### Your goal:
The entries are to be printed again word for word, but no picture may appear.

[Before-and-after change records]
========

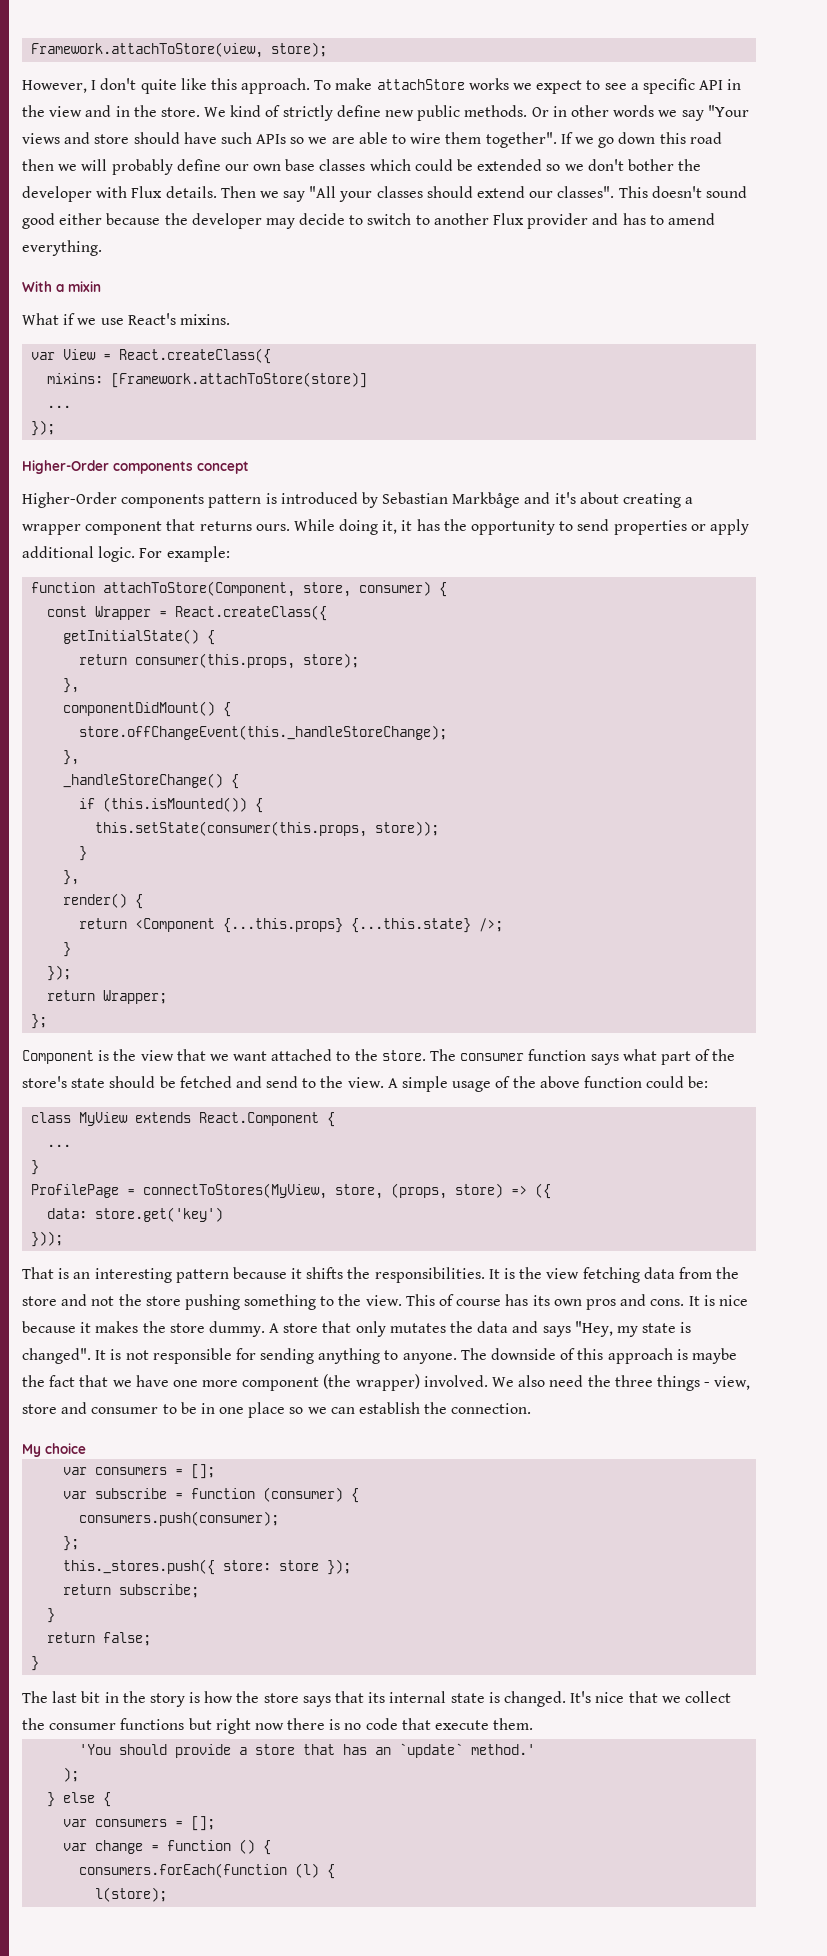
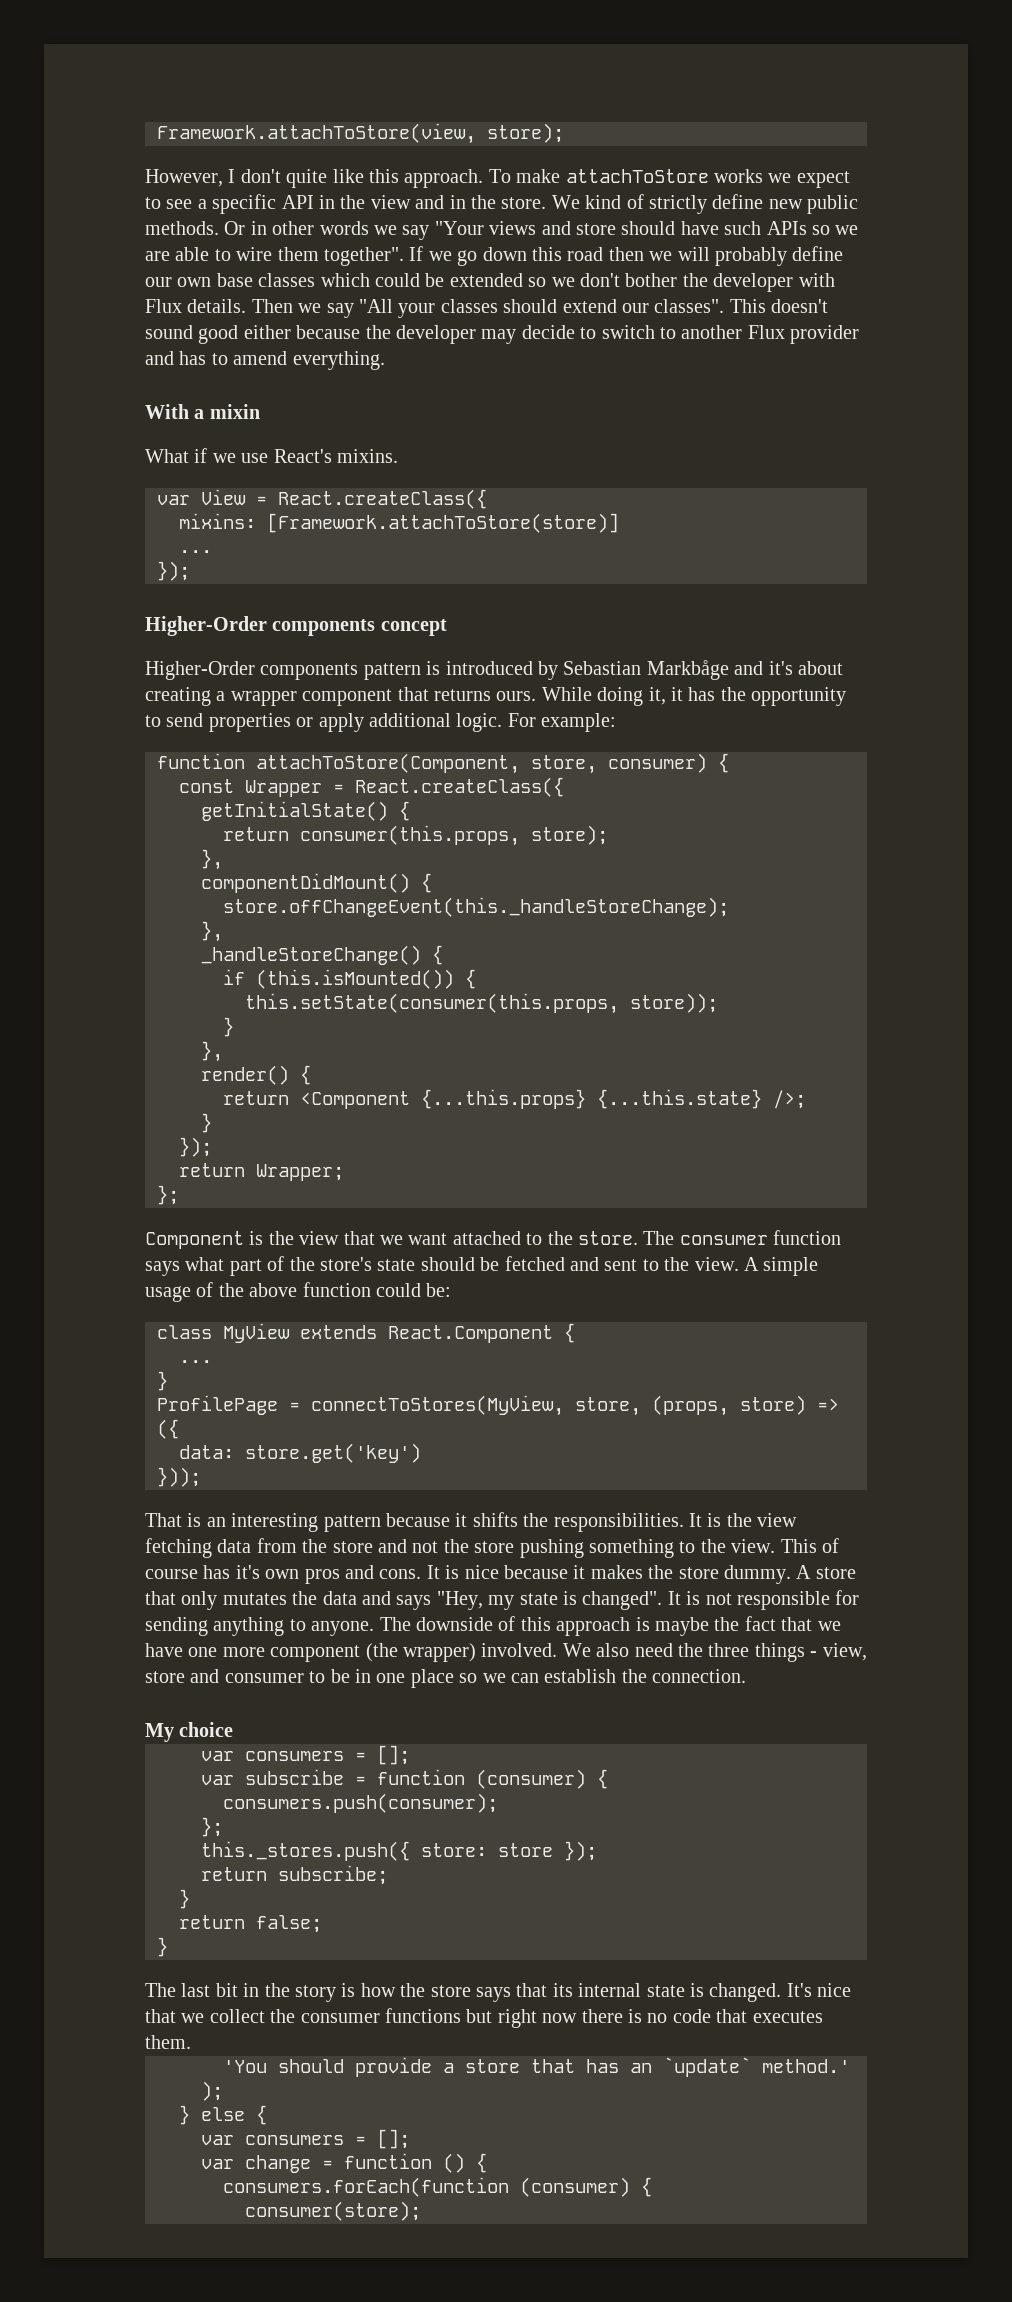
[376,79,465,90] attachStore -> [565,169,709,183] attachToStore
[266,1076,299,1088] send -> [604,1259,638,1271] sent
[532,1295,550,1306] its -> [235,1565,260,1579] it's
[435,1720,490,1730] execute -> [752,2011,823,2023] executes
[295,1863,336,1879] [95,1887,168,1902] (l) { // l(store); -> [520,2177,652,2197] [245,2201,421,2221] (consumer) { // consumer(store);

========

### Response box:
[376,79,465,90] attachStore -> [565,169,709,183] attachToStore
[266,1076,299,1088] send -> [604,1259,638,1271] sent
[532,1295,550,1306] its -> [235,1565,260,1579] it's
[435,1720,490,1730] execute -> [752,2011,823,2023] executes
[295,1863,336,1879] [95,1887,168,1902] (l) { // l(store); -> [520,2177,652,2197] [245,2201,421,2221] (consumer) { // consumer(store);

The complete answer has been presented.